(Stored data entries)
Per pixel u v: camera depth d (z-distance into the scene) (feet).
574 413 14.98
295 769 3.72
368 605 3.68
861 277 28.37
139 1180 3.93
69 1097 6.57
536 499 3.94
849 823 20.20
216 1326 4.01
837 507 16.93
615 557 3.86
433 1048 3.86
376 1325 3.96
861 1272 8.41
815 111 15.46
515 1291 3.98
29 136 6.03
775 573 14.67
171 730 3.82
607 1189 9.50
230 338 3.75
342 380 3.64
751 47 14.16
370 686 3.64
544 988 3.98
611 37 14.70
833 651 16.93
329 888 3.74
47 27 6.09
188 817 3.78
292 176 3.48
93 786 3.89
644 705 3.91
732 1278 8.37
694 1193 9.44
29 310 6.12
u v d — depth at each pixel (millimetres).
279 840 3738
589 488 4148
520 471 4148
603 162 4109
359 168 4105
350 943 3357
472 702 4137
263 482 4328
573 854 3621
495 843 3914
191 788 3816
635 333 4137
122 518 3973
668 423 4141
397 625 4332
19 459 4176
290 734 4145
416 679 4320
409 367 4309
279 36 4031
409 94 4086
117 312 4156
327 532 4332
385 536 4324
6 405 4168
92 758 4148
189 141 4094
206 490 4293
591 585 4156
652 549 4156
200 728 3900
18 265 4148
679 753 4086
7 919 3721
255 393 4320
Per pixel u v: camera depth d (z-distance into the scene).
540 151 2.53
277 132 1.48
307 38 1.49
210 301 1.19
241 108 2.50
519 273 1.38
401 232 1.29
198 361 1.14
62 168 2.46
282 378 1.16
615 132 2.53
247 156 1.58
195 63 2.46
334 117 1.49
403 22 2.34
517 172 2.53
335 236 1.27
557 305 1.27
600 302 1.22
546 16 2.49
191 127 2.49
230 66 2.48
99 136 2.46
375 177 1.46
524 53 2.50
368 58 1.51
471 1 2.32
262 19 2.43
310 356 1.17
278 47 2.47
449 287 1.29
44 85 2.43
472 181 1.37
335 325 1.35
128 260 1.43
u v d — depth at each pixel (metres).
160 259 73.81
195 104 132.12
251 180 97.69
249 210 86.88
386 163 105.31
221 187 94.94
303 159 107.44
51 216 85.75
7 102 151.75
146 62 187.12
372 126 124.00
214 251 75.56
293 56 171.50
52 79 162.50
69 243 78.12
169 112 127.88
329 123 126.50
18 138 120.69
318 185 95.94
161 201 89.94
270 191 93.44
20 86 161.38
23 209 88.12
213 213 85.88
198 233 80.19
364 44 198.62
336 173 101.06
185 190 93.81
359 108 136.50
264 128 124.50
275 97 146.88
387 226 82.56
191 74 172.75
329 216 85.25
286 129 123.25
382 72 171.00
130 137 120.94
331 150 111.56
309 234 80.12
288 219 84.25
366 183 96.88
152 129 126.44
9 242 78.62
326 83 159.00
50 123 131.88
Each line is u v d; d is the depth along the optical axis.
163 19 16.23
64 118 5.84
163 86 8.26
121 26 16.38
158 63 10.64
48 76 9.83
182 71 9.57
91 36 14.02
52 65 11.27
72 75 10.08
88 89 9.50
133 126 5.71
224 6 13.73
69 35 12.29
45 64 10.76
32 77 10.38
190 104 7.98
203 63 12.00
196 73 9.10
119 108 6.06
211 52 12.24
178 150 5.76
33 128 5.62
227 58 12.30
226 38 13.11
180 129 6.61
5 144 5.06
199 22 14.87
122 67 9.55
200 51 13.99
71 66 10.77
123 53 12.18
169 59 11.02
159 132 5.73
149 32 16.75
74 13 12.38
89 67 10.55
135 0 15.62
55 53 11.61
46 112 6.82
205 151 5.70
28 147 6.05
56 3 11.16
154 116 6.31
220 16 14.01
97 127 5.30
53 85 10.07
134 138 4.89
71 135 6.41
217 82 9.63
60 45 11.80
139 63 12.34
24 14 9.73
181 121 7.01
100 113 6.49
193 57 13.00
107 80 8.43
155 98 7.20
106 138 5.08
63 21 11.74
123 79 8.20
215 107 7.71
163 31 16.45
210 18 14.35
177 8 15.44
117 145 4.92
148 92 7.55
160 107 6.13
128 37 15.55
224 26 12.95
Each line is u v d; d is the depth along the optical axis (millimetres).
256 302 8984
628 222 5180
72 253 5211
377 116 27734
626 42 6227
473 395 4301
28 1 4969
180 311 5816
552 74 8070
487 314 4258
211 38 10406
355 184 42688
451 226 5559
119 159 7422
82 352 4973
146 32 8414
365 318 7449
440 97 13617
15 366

Requirement: Print every record exactly as written.

Response area:
Per pixel u v: camera depth d (z-distance into the scene) (feet).
574 413 14.98
295 769 3.72
368 605 3.68
861 277 28.37
139 1180 3.93
69 1097 6.57
536 499 3.94
849 823 20.20
216 1326 4.01
837 507 16.93
615 557 3.86
433 1048 3.86
376 1325 3.96
861 1272 8.41
815 111 15.46
515 1291 3.98
29 136 6.03
775 573 14.67
171 730 3.82
607 1189 9.50
230 338 3.75
342 380 3.64
751 47 14.16
370 686 3.64
544 988 3.98
611 37 14.70
833 651 16.93
329 888 3.74
47 27 6.09
188 817 3.78
292 176 3.48
93 786 3.89
644 705 3.91
732 1278 8.37
694 1193 9.44
29 310 6.12
u v d — depth at each pixel (millimetres).
279 840 3738
589 488 4148
520 471 4148
603 162 4109
359 168 4105
350 943 3357
472 702 4137
263 482 4328
573 854 3621
495 843 3914
191 788 3816
635 333 4137
122 518 3973
668 423 4141
397 625 4332
19 459 4176
290 734 4145
416 679 4320
409 367 4309
279 36 4031
409 94 4086
117 312 4156
327 532 4332
385 536 4324
6 405 4168
92 758 4148
189 141 4094
206 490 4293
591 585 4156
652 549 4156
200 728 3900
18 265 4148
679 753 4086
7 919 3721
255 393 4320
Per pixel u v: camera depth d (z-distance into the scene).
540 151 2.53
277 132 1.48
307 38 1.49
210 301 1.19
241 108 2.50
519 273 1.38
401 232 1.29
198 361 1.14
62 168 2.46
282 378 1.16
615 132 2.53
247 156 1.58
195 63 2.46
334 117 1.49
403 22 2.34
517 172 2.53
335 236 1.27
557 305 1.27
600 302 1.22
546 16 2.49
191 127 2.49
230 66 2.48
99 136 2.46
375 177 1.46
524 53 2.50
368 58 1.51
471 1 2.32
262 19 2.43
310 356 1.17
278 47 2.47
449 287 1.29
44 85 2.43
472 181 1.37
335 325 1.35
128 260 1.43
u v d — depth at each pixel (metres).
160 259 73.81
195 104 132.12
251 180 97.69
249 210 86.88
386 163 105.31
221 187 94.94
303 159 107.44
51 216 85.75
7 102 151.75
146 62 187.12
372 126 124.00
214 251 75.56
293 56 171.50
52 79 162.50
69 243 78.12
169 112 127.88
329 123 126.50
18 138 120.69
318 185 95.94
161 201 89.94
270 191 93.44
20 86 161.38
23 209 88.12
213 213 85.88
198 233 80.19
364 44 198.62
336 173 101.06
185 190 93.81
359 108 136.50
264 128 124.50
275 97 146.88
387 226 82.56
191 74 172.75
329 216 85.25
286 129 123.25
382 72 171.00
130 137 120.94
331 150 111.56
309 234 80.12
288 219 84.25
366 183 96.88
152 129 126.44
9 242 78.62
326 83 159.00
50 123 131.88
Each line is u v d; d is the depth along the optical axis.
163 19 16.23
64 118 5.84
163 86 8.26
121 26 16.38
158 63 10.64
48 76 9.83
182 71 9.57
91 36 14.02
52 65 11.27
72 75 10.08
88 89 9.50
133 126 5.71
224 6 13.73
69 35 12.29
45 64 10.76
32 77 10.38
190 104 7.98
203 63 12.00
196 73 9.10
119 108 6.06
211 52 12.24
178 150 5.76
33 128 5.62
227 58 12.30
226 38 13.11
180 129 6.61
5 144 5.06
199 22 14.87
122 67 9.55
200 51 13.99
71 66 10.77
123 53 12.18
169 59 11.02
159 132 5.73
149 32 16.75
74 13 12.38
89 67 10.55
135 0 15.62
55 53 11.61
46 112 6.82
205 151 5.70
28 147 6.05
56 3 11.16
154 116 6.31
220 16 14.01
97 127 5.30
53 85 10.07
134 138 4.89
71 135 6.41
217 82 9.63
60 45 11.80
139 63 12.34
24 14 9.73
181 121 7.01
100 113 6.49
193 57 13.00
107 80 8.43
155 98 7.20
106 138 5.08
63 21 11.74
123 79 8.20
215 107 7.71
163 31 16.45
210 18 14.35
177 8 15.44
117 145 4.92
148 92 7.55
160 107 6.13
128 37 15.55
224 26 12.95
Each line is u v d; d is the depth along the optical axis (millimetres).
256 302 8984
628 222 5180
72 253 5211
377 116 27734
626 42 6227
473 395 4301
28 1 4969
180 311 5816
552 74 8070
487 314 4258
211 38 10406
355 184 42688
451 226 5559
119 159 7422
82 352 4973
146 32 8414
365 318 7449
440 97 13617
15 366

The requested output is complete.